=== EXERCISE DATA ===

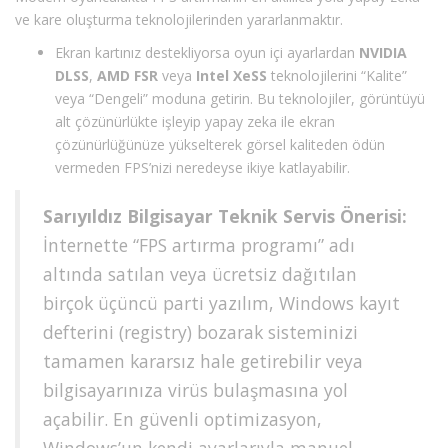
ve kare oluşturma teknolojilerinden yararlanmaktır.
Ekran kartınız destekliyorsa oyun içi ayarlardan
NVIDIA
DLSS
,
AMD FSR
veya
Intel XeSS
teknolojilerini “Kalite”
veya “Dengeli” moduna getirin. Bu teknolojiler, görüntüyü
alt çözünürlükte işleyip yapay zeka ile ekran
çözünürlüğünüze yükselterek görsel kaliteden ödün
vermeden FPS’nizi neredeyse ikiye katlayabilir.
Sarıyıldız Bilgisayar Teknik Servis Önerisi:
İnternette “FPS artırma programı” adı
altında satılan veya ücretsiz dağıtılan
birçok üçüncü parti yazılım, Windows kayıt
defterini (registry) bozarak sisteminizi
tamamen kararsız hale getirebilir veya
bilgisayarınıza virüs bulaşmasına yol
açabilir. En güvenli optimizasyon,
Windows’un kendi ayarlarıyla manuel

===

## ACTION ITEM
Take the line above containing "Ekran kartınız destekliyorsa", the line containing "çözünürlüğünüze yükselterek görsel", and all lines in between, and copy them exactly without anything else.

## THE COMPLETED TASK
Ekran kartınız destekliyorsa oyun içi ayarlardan
NVIDIA
DLSS
,
AMD FSR
veya
Intel XeSS
teknolojilerini “Kalite”
veya “Dengeli” moduna getirin. Bu teknolojiler, görüntüyü
alt çözünürlükte işleyip yapay zeka ile ekran
çözünürlüğünüze yükselterek görsel kaliteden ödün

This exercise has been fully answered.